A parser is used to translate wikitext to HTML for viewing. Since there are a bunch of parser projects for MediaWiki’s markup, I’ll go benchmark some of them to see how fast they run.
|MediaWiki 1.18.0||PHP||Parser from the production MediaWiki, templates disabled.|
|PHP5 Wiki Parser||PHP||A series of regular expression matches to replace various elements of wikitext.|
|xWiki renderer||Java||Uses JavaCC parser generator. Used in xWiki|
|MyLyn WikiText||Java||Used in MyLyn|
|Sweble||Java||JFlex-generated lexer and Rats!-generated parser|
|Kiwi||C||Uses leg-generated parser. Used on aboutus.org.|
|flexbisonparse||C||flex-generated lexer and bison-generated parser|
Although this was intended to be a comparison between programming/scripting languages, the data isn’t really valid for this purpose. The algorithms between parsers, the subset of the language syntax it supports, and the correctness of the output varies between the parsers. Draw your own conclusions…
I just chose a bunch of mostly-random documents (using Special:Random) that exercised various features of the language (short/long documents, tables, images).
- Agasanahalli (Dharwad) (1,587 bytes, a short article)
- Predicted outcome value theory (11,331 bytes, mainly text)
- Eurosong ’06 (12,186 bytes, lots of tables)
- Automobile (49,471 bytes)
- Mediawiki (80,149 bytes)
- List of tallest buildings in New York City (81,648 bytes, more tables with images)
- Nuclear program of Iran (292,201 bytes, a long article)
- The Young and the Restless minor characters (386,012 bytes, a long article)
It’s not surprising that MediaWiki’s parser is the slowest of the bunch. It’s written in a scripting language (PHP), is the most feature-complete, and doesn’t use fancy parsing algorithms. PHP5 Wiki Parser is probably faster because it processes only a small subset of the syntax. As far as I know, a few of the others are in production use: xWiki (parser in xWiki), WikiText (MyLyn), and Kiwi (parser used on aboutus.org). Flexbisonparse stands out as being particularly fast (113x!), and it would be interesting to see whether it can robustly support a sufficient subset of the MediaWiki syntax in production without giving up all its speed. Flex and Bison are both around 25 years old, yet they’re both still alive and well.
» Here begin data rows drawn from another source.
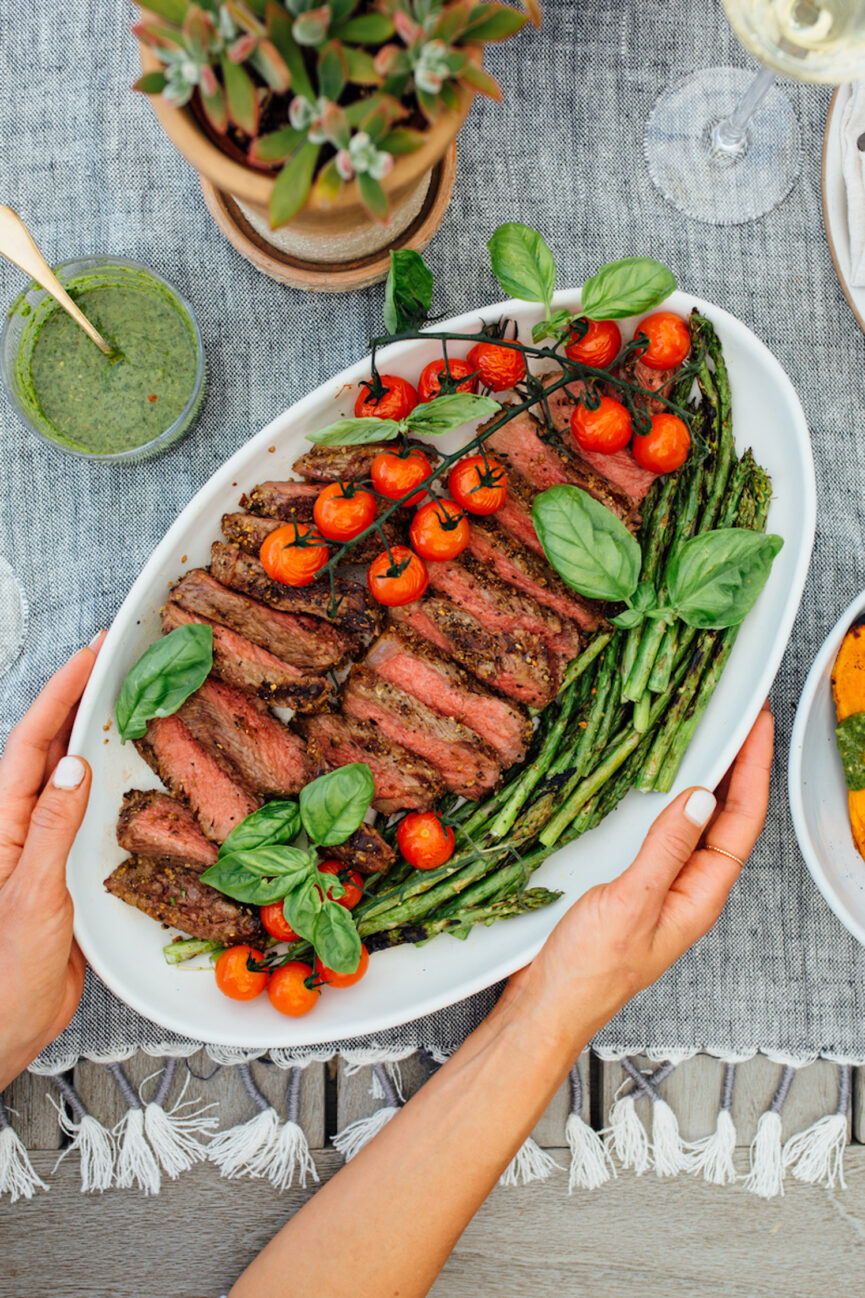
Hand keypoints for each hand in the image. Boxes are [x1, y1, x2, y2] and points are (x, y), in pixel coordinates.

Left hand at [0, 639, 102, 1090]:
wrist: (5, 1029)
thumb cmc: (5, 971)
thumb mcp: (32, 894)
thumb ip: (52, 827)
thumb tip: (74, 765)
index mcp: (3, 822)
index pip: (34, 741)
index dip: (61, 692)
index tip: (93, 654)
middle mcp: (21, 825)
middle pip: (50, 746)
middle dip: (78, 698)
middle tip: (117, 661)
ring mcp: (43, 845)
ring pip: (70, 776)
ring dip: (96, 736)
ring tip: (131, 701)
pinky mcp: (66, 869)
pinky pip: (88, 813)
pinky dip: (109, 785)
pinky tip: (132, 775)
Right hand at [504, 704, 774, 1045]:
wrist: (543, 1007)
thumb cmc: (587, 973)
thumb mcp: (630, 905)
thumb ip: (665, 851)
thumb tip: (701, 798)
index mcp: (699, 896)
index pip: (741, 821)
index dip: (753, 769)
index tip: (754, 725)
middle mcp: (685, 888)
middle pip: (723, 817)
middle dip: (735, 765)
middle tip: (732, 715)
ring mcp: (656, 885)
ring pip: (689, 821)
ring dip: (698, 777)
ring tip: (699, 735)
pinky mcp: (626, 881)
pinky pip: (655, 831)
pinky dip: (658, 798)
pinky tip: (647, 780)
Here are some normalized runtimes broken down by document. The objective is to show whether certain parsers have particular strengths for particular document types. The data are normalized to the parsers’ geomean runtime so the geomean for each parser is 1. The data are also normalized by document so that the geomean for each document is also 1. The relative runtimes appear quite random: none of the parsers seem to scale particularly well or poorly with document length.